As far as the level of participation in Q2A-I is concerned, Fig. 4 suggests a relatively low involvement reported by the students.

Fig. 4.
figure 4

Students’ perceived participation level in Q2A-I, on a 5-point Likert scale (1 - Very few; 5 - Very many); considering values 1 and 2 as a substandard assessment of one’s own participation in terms of questions, answers and comments, about 72% of the respondents provide such a negative evaluation.

Regarding the effectiveness of Q2A-I, as perceived by the students, Fig. 5 shows that the overall participation in the system was considered helpful in gaining programming competence.

Fig. 5.
figure 5

Students’ perceived effectiveness of Q2A-I, on a 5-point Likert scale (1 - Very little; 5 - Very much); 71.2% of the respondents considered their participation helpful at least in a moderate degree.

Finally, the number of homework assignments submitted for evaluation is a relevant measure for student success. Figure 6 shows that 61.4% of the respondents submitted at least 4 assignments and 71.2% at least 3 assignments.
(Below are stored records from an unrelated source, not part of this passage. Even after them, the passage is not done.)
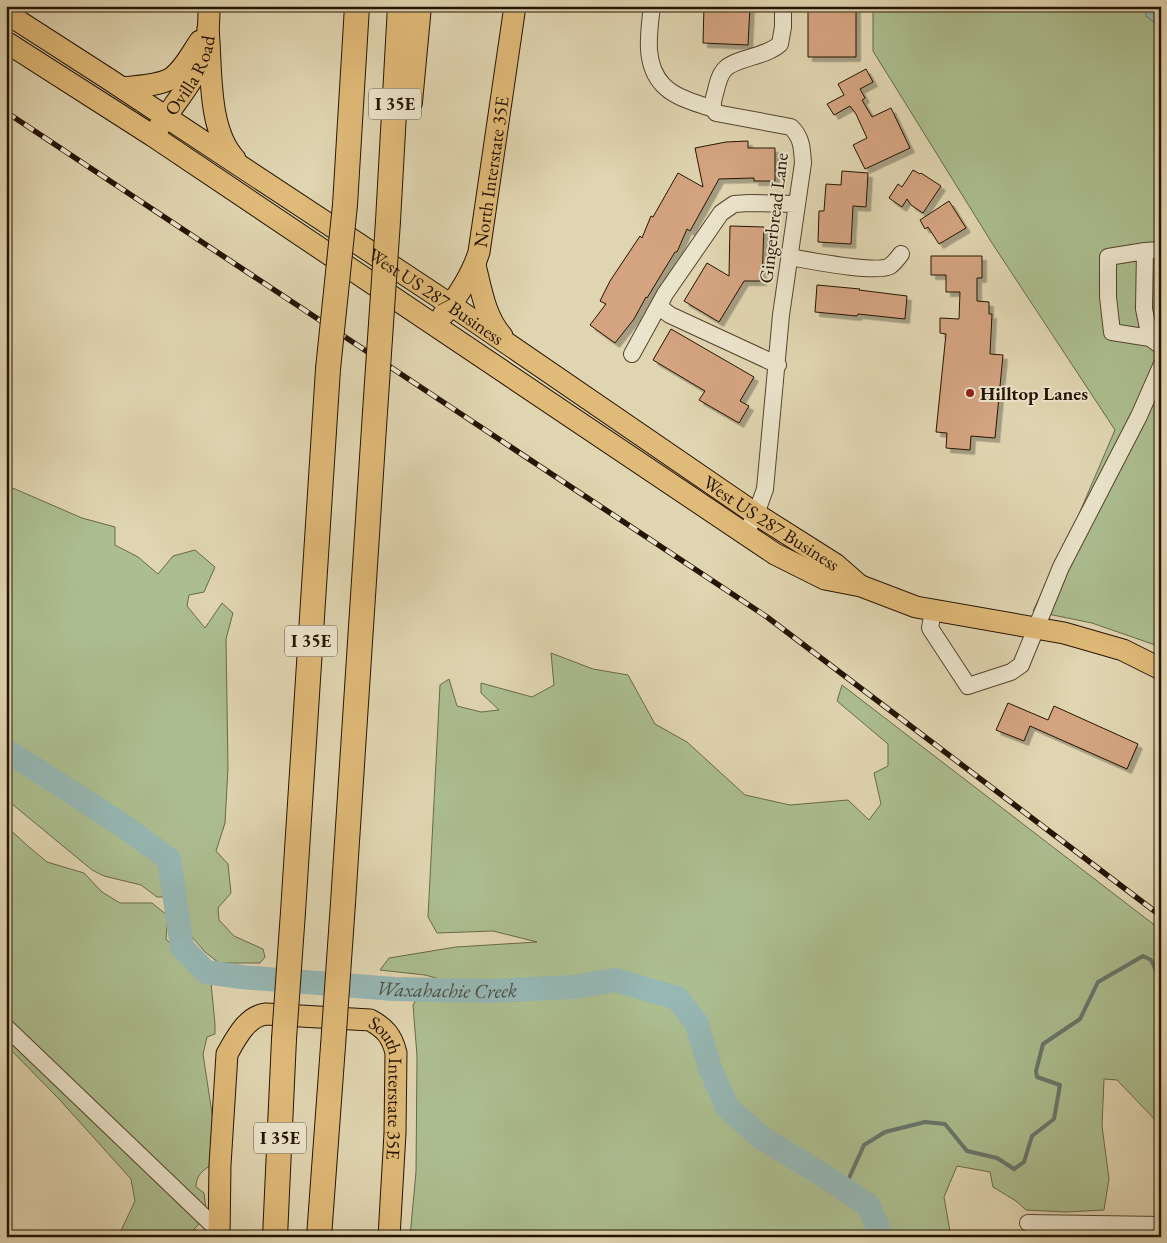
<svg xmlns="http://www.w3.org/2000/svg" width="1167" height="1243" viewBox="0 0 1167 1243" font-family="'EB Garamond',serif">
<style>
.green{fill:#acbe90;stroke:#686948}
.water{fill:#96b7b4;stroke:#68766c}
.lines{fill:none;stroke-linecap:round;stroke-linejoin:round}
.stream{stroke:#68766c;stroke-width:4}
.river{stroke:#96b7b4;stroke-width:24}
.building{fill:#d4a380;stroke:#241400;filter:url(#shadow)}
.minor-casing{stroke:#53442c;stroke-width:18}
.major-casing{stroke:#241400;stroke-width:23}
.highway-casing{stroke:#241400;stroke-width:26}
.minor{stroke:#ebe4cc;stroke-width:16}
.major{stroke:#e0ba78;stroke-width:21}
.highway{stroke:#e0ba78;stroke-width:24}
.rail-casing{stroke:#241400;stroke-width:5.5}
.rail{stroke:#ebe4cc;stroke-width:4;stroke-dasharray:11;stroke-linecap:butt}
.highway-bridge-casing{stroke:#241400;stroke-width:26;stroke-linecap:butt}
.highway-bridge{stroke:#e0ba78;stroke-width:24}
.poi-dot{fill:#8f2418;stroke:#ebe4cc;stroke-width:2}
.labels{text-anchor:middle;stroke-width:4;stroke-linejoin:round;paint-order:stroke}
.shield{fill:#ebe4cc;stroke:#60523d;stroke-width:1}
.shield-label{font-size:18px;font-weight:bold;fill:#241400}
.street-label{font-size:19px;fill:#241400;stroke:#ebe4cc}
.poi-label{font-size:19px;font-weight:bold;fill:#241400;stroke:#ebe4cc;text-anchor:start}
.water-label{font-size:20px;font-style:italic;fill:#4c4d3f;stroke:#ebe4cc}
</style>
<defs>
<filter id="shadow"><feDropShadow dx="4.5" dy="4.5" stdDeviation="0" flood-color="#0004"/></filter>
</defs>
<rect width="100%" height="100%" fill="#e0d5b1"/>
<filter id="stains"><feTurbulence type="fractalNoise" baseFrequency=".004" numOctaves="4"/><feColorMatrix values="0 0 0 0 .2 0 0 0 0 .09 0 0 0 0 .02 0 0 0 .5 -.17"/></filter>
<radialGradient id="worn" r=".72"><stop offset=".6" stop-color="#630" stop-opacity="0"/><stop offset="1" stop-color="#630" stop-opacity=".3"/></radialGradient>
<path class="green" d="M 873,6 L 1161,6 L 1161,647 L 1092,623 L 1033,611 L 1076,521 L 1115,430 L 992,243 L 873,51 Z
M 6,487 L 15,489 L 82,518 L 115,527 L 115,545 L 138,557 L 158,574 L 173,556 L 195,550 L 215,567 L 204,592 L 189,595 L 187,606 L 205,628 L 222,603 L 233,613 L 226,639 L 228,768 L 225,823 L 216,851 L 228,864 L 231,893 L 218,908 L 219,920 L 234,936 L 263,949 L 265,957 L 260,963 L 219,963 L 205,952 L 187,931 L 180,915 L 183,897 L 157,897 L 141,885 L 104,876 L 92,870 L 6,799 Z
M 551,653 L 593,669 L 628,675 L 655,724 L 687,742 L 745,795 L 790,805 L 848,800 L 869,820 L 881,804 L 874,773 L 888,766 L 888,744 L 837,701 L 842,685 L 1161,930 L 1161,1126 L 1117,1080 L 1104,1079 L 1102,1126 L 1109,1179 L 1104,1210 L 1066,1212 L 1026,1210 L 1016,1201 L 993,1187 L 990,1172 L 957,1166 L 944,1197 L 951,1237 L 410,1237 L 416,1172 L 417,1056 L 413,1005 L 419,995 L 517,1001 L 556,989 L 507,983 L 462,985 L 425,975 L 380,970 L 389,958 L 456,947 L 537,942 L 493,931 L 437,933 L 428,917 L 440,685 L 449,679 L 457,706 L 481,712 L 499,710 L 481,693 L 481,683 L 532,697 L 554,685 Z
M 6,826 L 29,847 L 47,862 L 84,873 L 102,892 L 120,903 L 152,903 L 168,916 L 166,939 L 182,956 L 194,974 L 211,983 L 215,1024 L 215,1034 L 207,1037 L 203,1054 L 213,1120 L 213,1164 C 203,1170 196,1175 196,1187 L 204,1193 L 206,1211 L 200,1223 L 195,1228 L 194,1237 L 118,1237 L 135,1201 L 131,1179 L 59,1099 L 6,1045 Z
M 1049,1230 L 1096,1235 L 1098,1237 L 1024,1237 Z"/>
<path class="water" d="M 1146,6 L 1161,6 L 1161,28 L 1146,16 Z"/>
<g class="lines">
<path class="stream" d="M 844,1189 L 864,1145 L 885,1132 L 925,1122 L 945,1124 L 967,1151 L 997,1158 L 1014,1169 L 1024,1162 L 1032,1136 L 1054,1119 L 1060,1085 L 1037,1077 L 1036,1071 L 1043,1044 L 1080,1019 L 1098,982 L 1143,956 L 1151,960 L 1158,975 L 1161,975"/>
<path class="river" id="s1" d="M 6,750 L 119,823 L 169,859 L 182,947 L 206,972 L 241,977 L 394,989 L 488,991 L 574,987 L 615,980 L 677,998 L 696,1022 L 710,1068 L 727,1107 L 762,1138 L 826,1177 L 868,1205 L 881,1234 L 880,1237"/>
</g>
<path class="building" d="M 704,6 L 750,6 L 748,45 L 703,43 Z
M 808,6 L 856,6 L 856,57 L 808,57 Z
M 866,69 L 873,82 L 860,89 L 865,98 L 862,100 L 872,117 L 891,108 L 910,148 L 865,169 L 853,145 L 867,138 L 856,114 L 850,106 L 834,115 L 827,104 L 844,95 L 838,84 Z
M 748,141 L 748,148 L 775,148 L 775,181 L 754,181 L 754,178 L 719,179 L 690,231 L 687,229 L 677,252 L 675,252 L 647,298 L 646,297 L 634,319 L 615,343 L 590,325 L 606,304 L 600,301 L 610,281 L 640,236 L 642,238 L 651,216 L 653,217 L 678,173 L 703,187 L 695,148 L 726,142 Z
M 913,170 L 920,174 L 921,173 L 941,186 L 923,213 L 911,205 L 907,199 L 902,207 L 889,198 L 898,184 L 902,187 Z
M 842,171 L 868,173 L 866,207 L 853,206 L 851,244 L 818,242 L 819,211 L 824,211 L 826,184 L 841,185 Z
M 949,201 L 966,228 L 939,244 L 928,227 L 925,229 L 920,220 Z
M 730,226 L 764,227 L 762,281 L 744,281 L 719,322 L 684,301 L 707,263 L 729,276 Z
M 931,256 L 982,256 L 982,278 L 977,278 L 977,301 L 989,302 L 989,314 L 992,314 L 990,354 L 1003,355 L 995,438 L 971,436 L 970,450 L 946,448 L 947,433 L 936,432 L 946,334 L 940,333 L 940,318 L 959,319 L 960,292 L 946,292 L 946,275 L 931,275 Z
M 817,285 L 860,289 L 859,290 L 907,296 L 905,319 L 858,314 L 857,316 L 815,312 Z
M 671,329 L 754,377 L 740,401 L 749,406 L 739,423 L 699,400 L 705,391 L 653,360 Z
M 1008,703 L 1048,720 L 1054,706 L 1138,744 L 1127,769 L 1030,726 L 1024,741 L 996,730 Z"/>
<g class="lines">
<g class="minor-casing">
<path id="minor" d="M 652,6 C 649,32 643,64 663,85 C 675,98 697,103 713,109
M 1161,250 L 1145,251 L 1108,257 L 1108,297 L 1112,332 L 1150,338 L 1161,346
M 1145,251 L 1144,309 L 1150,338
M 790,257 C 808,260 876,274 890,266 C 894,263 898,258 901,254
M 664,296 L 661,302 L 662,309 L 670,315 L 778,365
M 632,354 L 665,294 L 721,213 L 734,204 L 749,203 L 797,204
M 745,534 L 756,514 L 765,489 L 781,315 L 803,163 C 802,148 802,138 791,127 L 716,113 C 711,107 713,101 715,94 C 717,86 719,75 725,69 C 737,57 764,58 780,44 L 783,27 L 783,6
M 933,611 L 930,628 L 968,686 L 1011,672 L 1021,665 L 1061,567 L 1139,416 L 1161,366
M 6,1027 L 219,1231
M 1028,1223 L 1161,1225"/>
</g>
<g class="major-casing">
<g id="major">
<path id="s2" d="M 6,13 L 107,78 L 451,305 L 756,514 L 835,564 L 859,585"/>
<path d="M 208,29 C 212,68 207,129 235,159"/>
<path d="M 6,42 L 153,136 L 775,554 L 825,579 L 861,586 L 916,607 L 1064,633 L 1123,650 L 1161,669"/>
<path d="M 123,88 C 137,86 157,86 170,79 C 183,71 191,54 200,41"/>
<path id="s3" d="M 159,127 C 175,102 197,79 205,50 C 209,36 209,20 209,6"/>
<path d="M 475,265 C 481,289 485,317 502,336"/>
<path id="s4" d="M 443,315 C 458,296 472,275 479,252 L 515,6"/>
<path id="s5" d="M 219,1237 L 220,1165 L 227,1054 C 236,1038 247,1016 266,1014 L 370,1020 C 385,1028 392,1036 396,1053 L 395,1133 L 389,1237"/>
</g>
</g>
<g class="highway-casing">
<path id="highway" d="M 410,102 L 419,6
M 345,205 L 357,6
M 388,221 L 400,6
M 343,903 L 375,412
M 293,912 L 328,369
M 275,1237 L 284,1039
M 319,1237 L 333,1046"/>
</g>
<use href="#minor" class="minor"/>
<use href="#major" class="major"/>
<use href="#highway" class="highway"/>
<g class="rail-casing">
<path id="rail" d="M 6,112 L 767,617 L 1161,916"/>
</g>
<use href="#rail" class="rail"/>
<g class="highway-bridge-casing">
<path id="highway-bridge" d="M 328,369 L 345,205
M 375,412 L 388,221
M 284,1039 L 293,912
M 333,1046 L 343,903"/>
</g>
<use href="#highway-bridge" class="highway-bridge"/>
</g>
<circle class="poi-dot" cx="970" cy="393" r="5"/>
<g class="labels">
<g class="shield">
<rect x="369" y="88.5" width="52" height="31" rx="4"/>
<rect x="285" y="625.5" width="52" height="31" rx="4"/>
<rect x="254" y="1122.5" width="52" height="31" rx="4"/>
</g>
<g class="shield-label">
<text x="395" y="110">I 35E</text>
<text x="311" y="647">I 35E</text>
<text x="280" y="1144">I 35E</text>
</g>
<g class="street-label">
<text dy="7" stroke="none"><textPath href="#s3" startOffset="61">Ovilla Road</textPath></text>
<text dy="7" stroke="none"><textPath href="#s4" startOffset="154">North Interstate 35E</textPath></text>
<text transform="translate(773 218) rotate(-83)" y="7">Gingerbread Lane</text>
<text dy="7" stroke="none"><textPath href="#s2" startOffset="515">West US 287 Business</textPath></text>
<text dy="7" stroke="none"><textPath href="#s2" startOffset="920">West US 287 Business</textPath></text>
<text dy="7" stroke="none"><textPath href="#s5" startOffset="421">South Interstate 35E</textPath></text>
</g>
<g class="poi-label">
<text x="980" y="400">Hilltop Lanes</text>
</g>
<g class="water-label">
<text dy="7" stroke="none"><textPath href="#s1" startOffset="561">Waxahachie Creek</textPath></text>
</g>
</g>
<rect width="1167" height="1243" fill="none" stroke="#e0d5b1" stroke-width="25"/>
<rect x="8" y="8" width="1152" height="1228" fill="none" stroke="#241400" stroke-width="2.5"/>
<rect x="12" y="12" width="1142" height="1218" fill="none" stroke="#241400"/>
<rect width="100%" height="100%" filter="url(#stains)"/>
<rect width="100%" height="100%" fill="url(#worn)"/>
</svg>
This is a relatively good result, given that the minimum number of assignments to be submitted for having a reasonable chance of passing the course is 3.

Fig. 6.
figure 6

Number of homework assignments submitted by the students

6 Conclusion

We designed and implemented a platform for the management and assessment of homework assignments in computer programming courses, called Q2A-I. In addition to the automated assessment of programming tasks, the system provides peer learning support, by exchanging questions and answers through dedicated micro-forums. The platform has been successfully used in practice, in the context of an introductory Computer Programming course. Results showed that students with a high level of participation in Q2A-I also obtained the highest grades. Furthermore, students were mostly satisfied with the system: they perceived the answers provided in Q2A-I as generally useful for the comprehension of course topics and the platform was considered helpful in gaining programming competence.

Nevertheless, the number of students with active participation in Q2A-I was not very high, so our goal is to increase students’ engagement with the platform; implementing mechanisms for driving a more active and even contribution to the learning community is one of our future work directions. Furthermore, we plan to perform more in-depth analyses regarding students’ interactions (including their evolution over time), as well as the impact of Q2A-I system on the learning process.